Tu dois te défaire de toutes ces attaches pour trouver la délivrance. Humilier cette fausse révolte pour trouver l’acceptation. Écarter ces rêveries comme autant d’écrans de fumée qui t’empêchent d’apercevoir la réalité sous son jour le plus cru. Seule cette vision soutenue d’un monde dénué de sens et d’espoir pourra constituer un terrain stable pour te reconstruire.
À 33 ans, on a déjà vécu trop de choses pour que les événements aient réellement de l’importance. Même un décès, même une rupture sentimentale. On est trop vieux pour croire en la fin du monde. Même ça, ça passera, et ça recommencera, et ça fera de moins en moins mal, jusqu’à l’insensibilité. Et ce n’est même pas triste : c’est plutôt une bonne nouvelle.

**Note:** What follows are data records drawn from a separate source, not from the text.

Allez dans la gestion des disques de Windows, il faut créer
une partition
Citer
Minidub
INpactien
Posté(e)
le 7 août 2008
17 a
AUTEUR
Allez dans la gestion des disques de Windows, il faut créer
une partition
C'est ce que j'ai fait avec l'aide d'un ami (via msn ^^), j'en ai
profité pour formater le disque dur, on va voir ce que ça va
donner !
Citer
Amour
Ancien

Évidemment, il faut y être pour le savoir. Aucun argument rationnel ne peut convaincre quiconque de la vérité intime d’une expérience. C’est ainsi.
Alors patience, Anais. Essaie de ne pas mourir avant 33 ans, et tu verras tous tes problèmes s’aplanir d’eux-mêmes, se résorber dans l’indifférencié, parce que tu auras toi-même cultivé l’indifférence. Aucun souci n’a réellement de substance, quand on l’analyse suffisamment longtemps. Et ce pouvoir de dissolution, il devient réflexe avec le temps.
Tu en arrives à cet état où, pour citer de mémoire une phrase dont j’ai la flemme de googler l’origine, il n’y a pas un problème suffisamment solide que ne dissipe une bonne heure de lecture.
Entoure-toi de livres, barricade-toi, et attends. Laisse passer l’orage. Tu ne seras jamais heureuse, mais tu auras cessé de croire au bonheur, et c’est déjà immense. Il n’y a rien à attendre de plus.